## What you need to do
Filter these entries so that only lines with the word "down" remain.

[Recorded data — start]

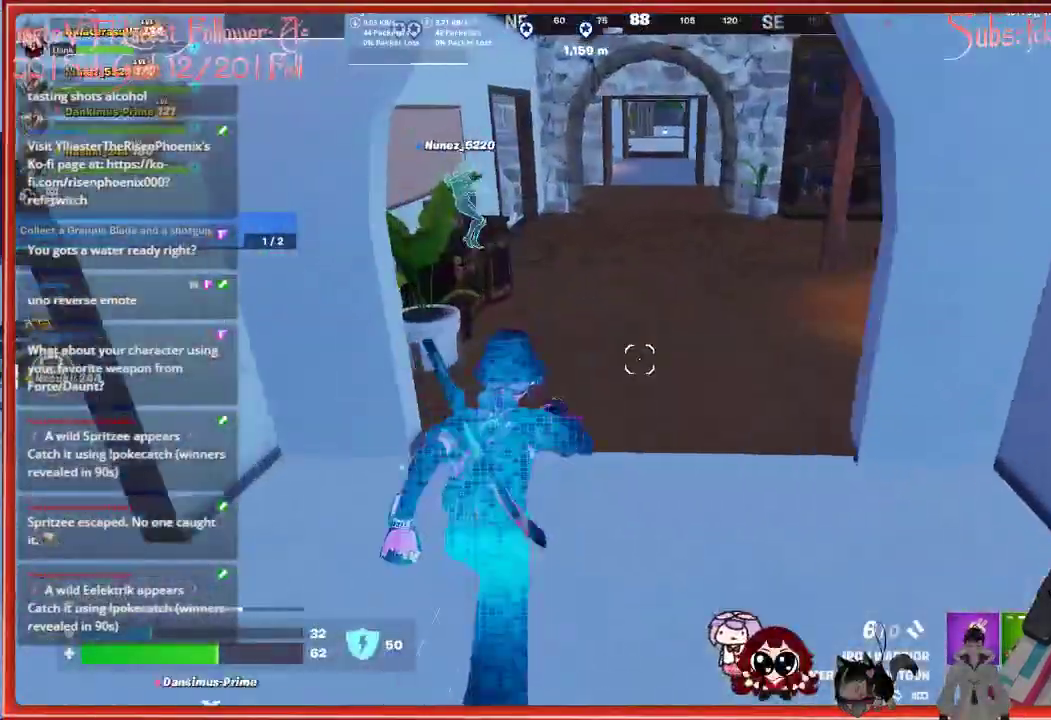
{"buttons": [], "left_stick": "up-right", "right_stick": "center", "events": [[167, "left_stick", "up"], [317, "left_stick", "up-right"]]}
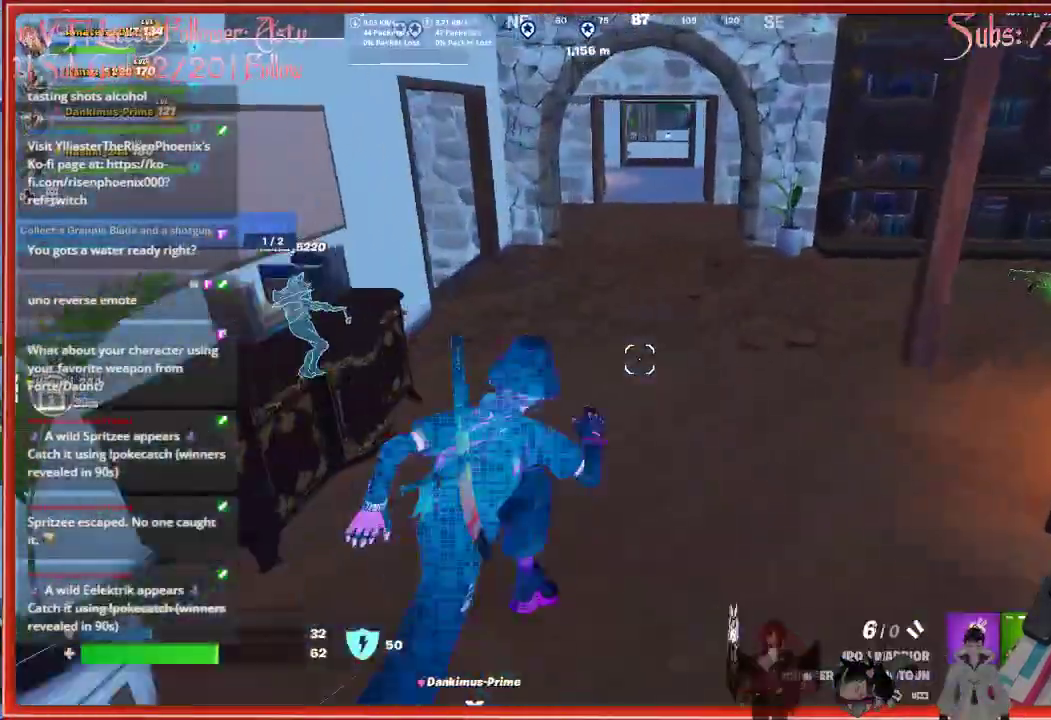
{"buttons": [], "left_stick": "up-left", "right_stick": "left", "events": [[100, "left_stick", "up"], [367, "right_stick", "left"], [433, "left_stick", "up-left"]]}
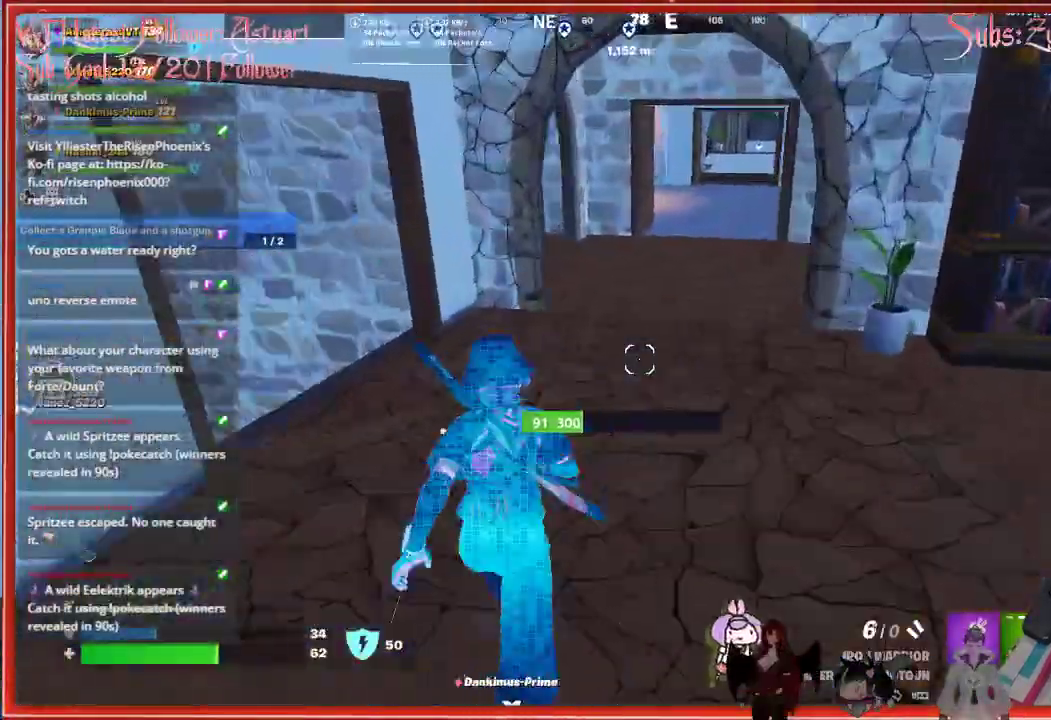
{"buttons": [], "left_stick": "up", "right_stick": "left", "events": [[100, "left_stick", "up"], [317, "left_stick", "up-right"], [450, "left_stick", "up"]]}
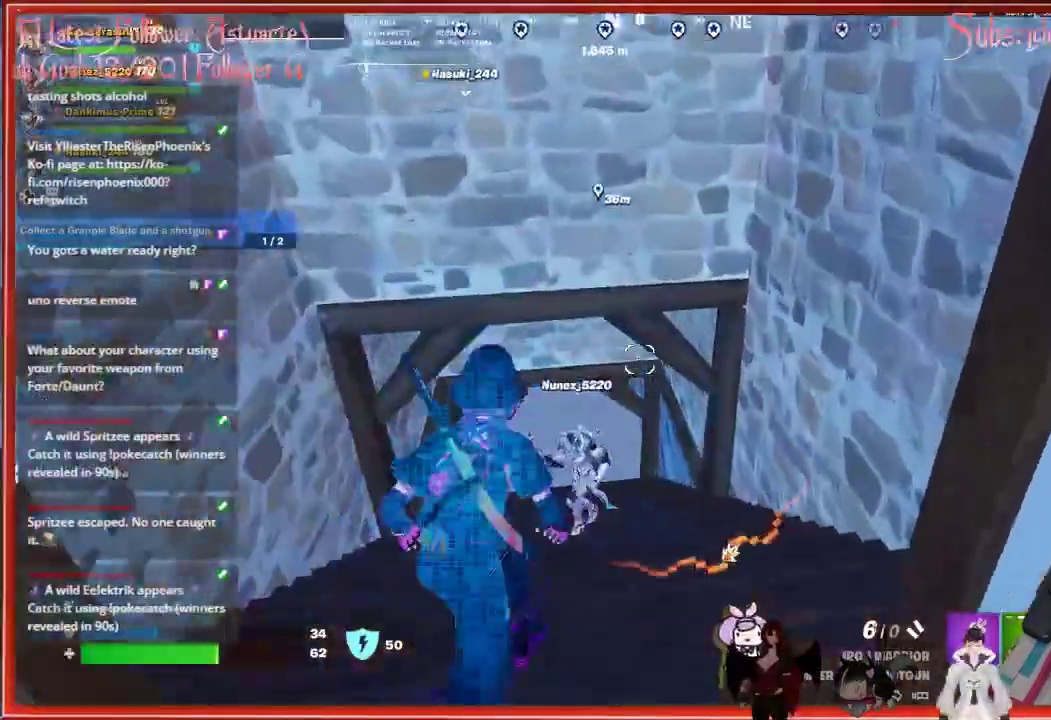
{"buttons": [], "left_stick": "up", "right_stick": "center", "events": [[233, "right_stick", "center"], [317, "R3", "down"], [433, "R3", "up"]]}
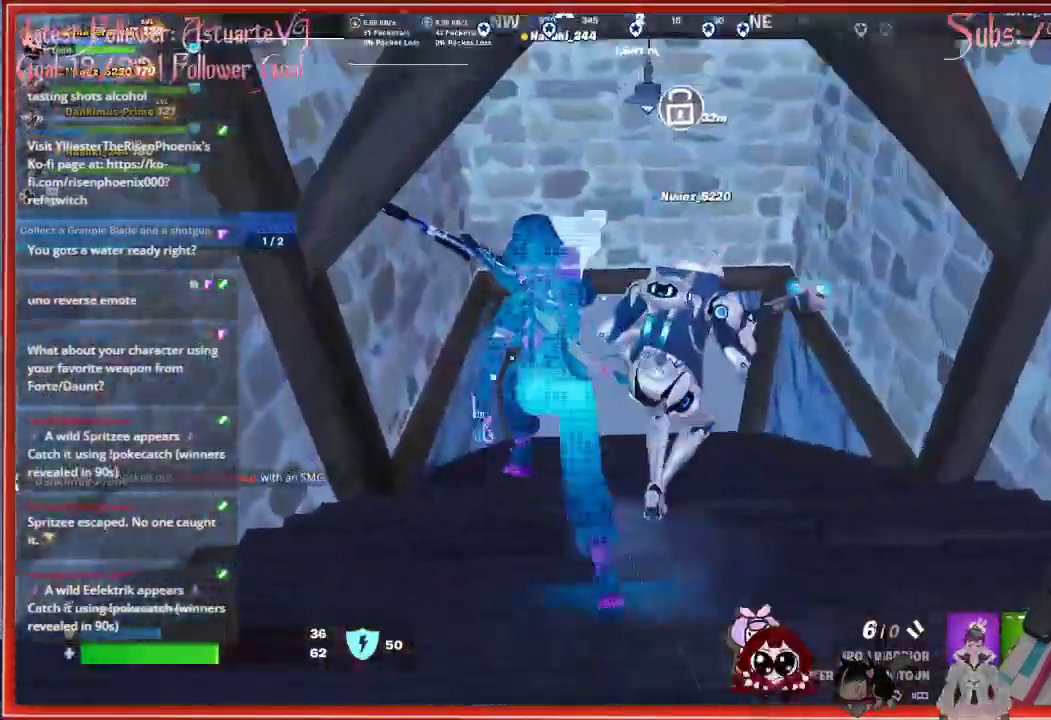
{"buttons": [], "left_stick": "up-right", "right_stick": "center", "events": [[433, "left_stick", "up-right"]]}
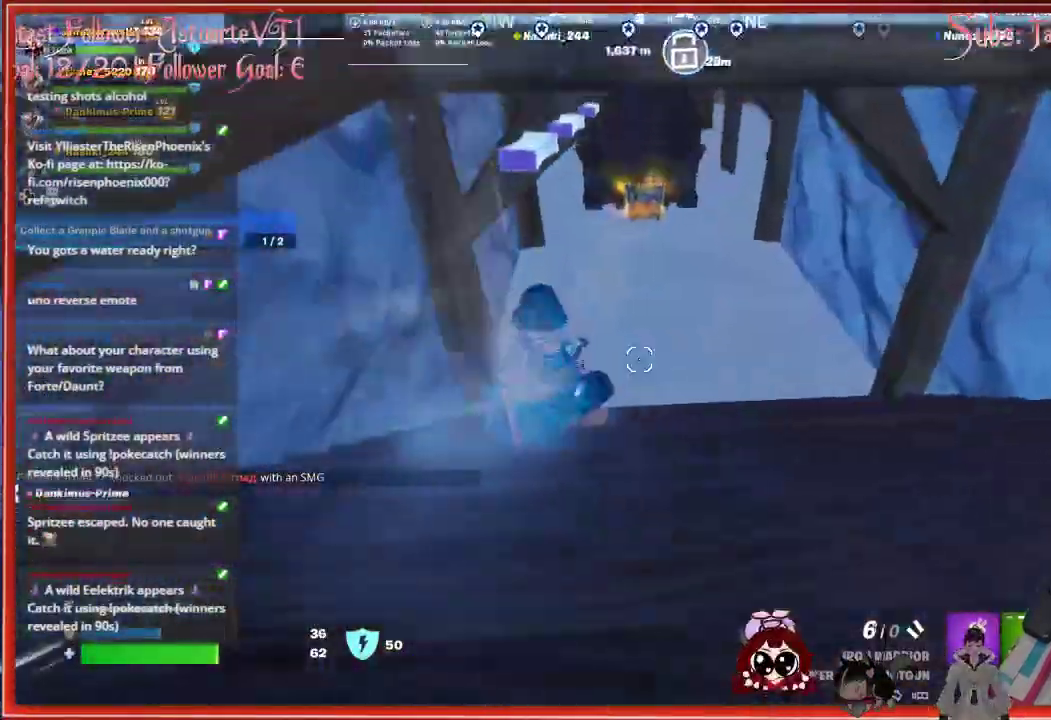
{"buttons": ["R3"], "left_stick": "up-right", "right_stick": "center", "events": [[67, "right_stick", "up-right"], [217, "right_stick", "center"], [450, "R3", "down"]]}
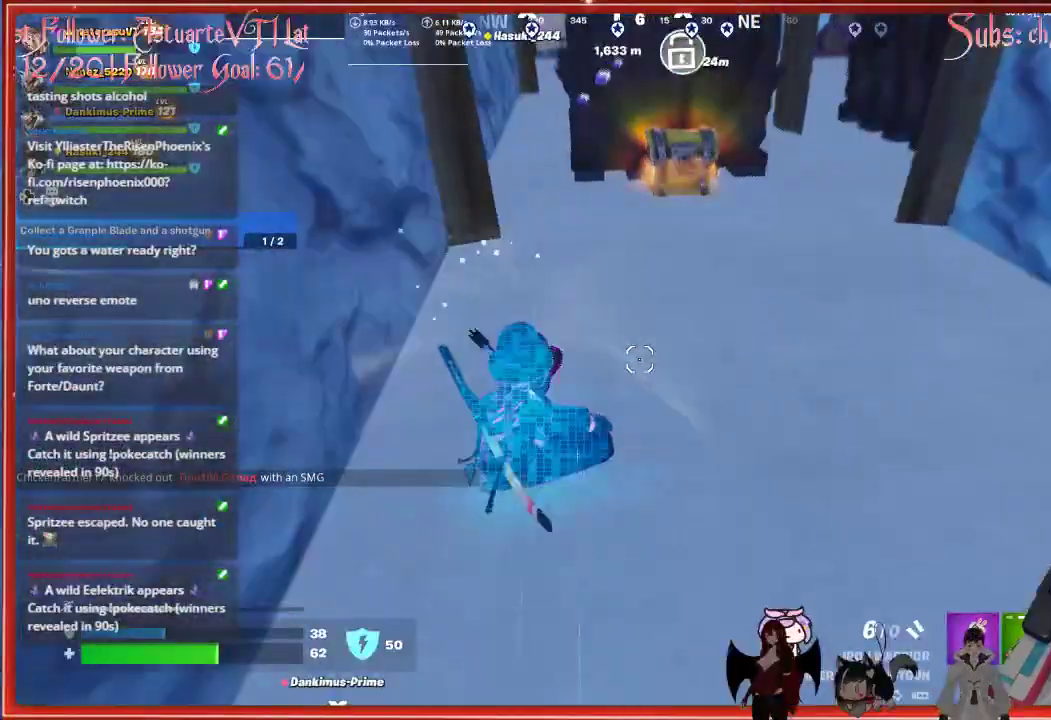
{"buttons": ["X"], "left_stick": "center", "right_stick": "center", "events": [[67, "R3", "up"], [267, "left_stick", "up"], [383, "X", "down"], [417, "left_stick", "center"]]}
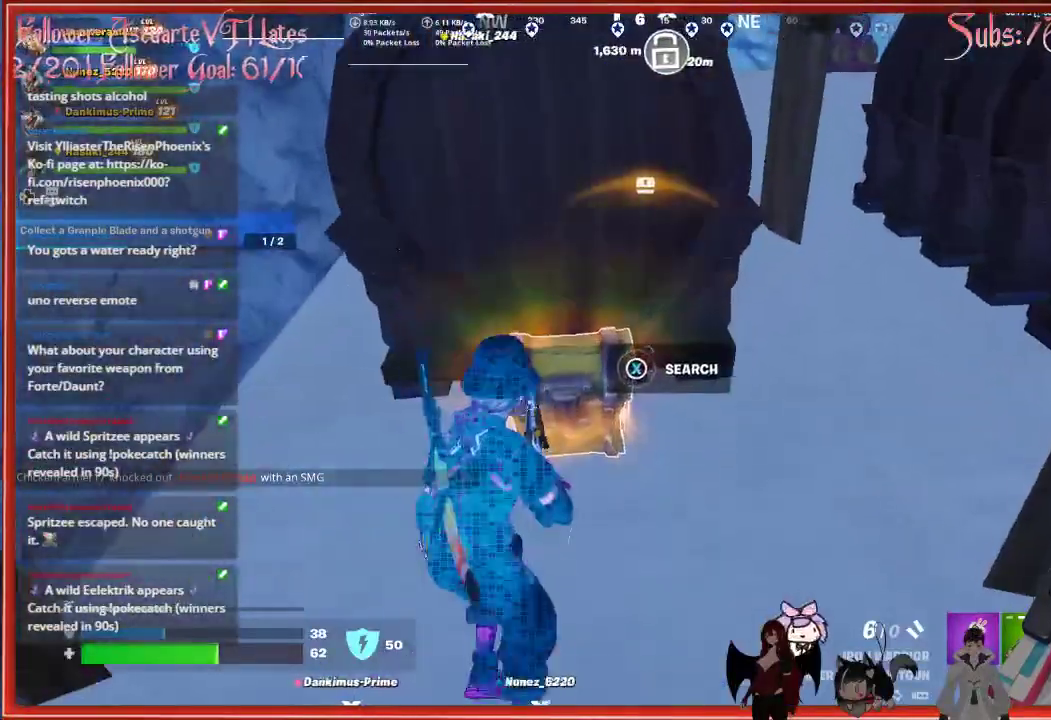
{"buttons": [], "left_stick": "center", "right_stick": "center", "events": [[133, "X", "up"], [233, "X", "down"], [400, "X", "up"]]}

[Recorded data — finish]

## Answer section
{"buttons": [], "left_stick": "up", "right_stick": "center", "events": [[233, "right_stick", "center"], [317, "R3", "down"], [433, "R3", "up"]]}
{"buttons": ["R3"], "left_stick": "up-right", "right_stick": "center", "events": [[67, "right_stick", "up-right"], [217, "right_stick", "center"], [450, "R3", "down"]]}
{"buttons": ["X"], "left_stick": "center", "right_stick": "center", "events": [[67, "R3", "up"], [267, "left_stick", "up"], [383, "X", "down"], [417, "left_stick", "center"]]}
{"buttons": [], "left_stick": "center", "right_stick": "center", "events": [[133, "X", "up"], [233, "X", "down"], [400, "X", "up"]]}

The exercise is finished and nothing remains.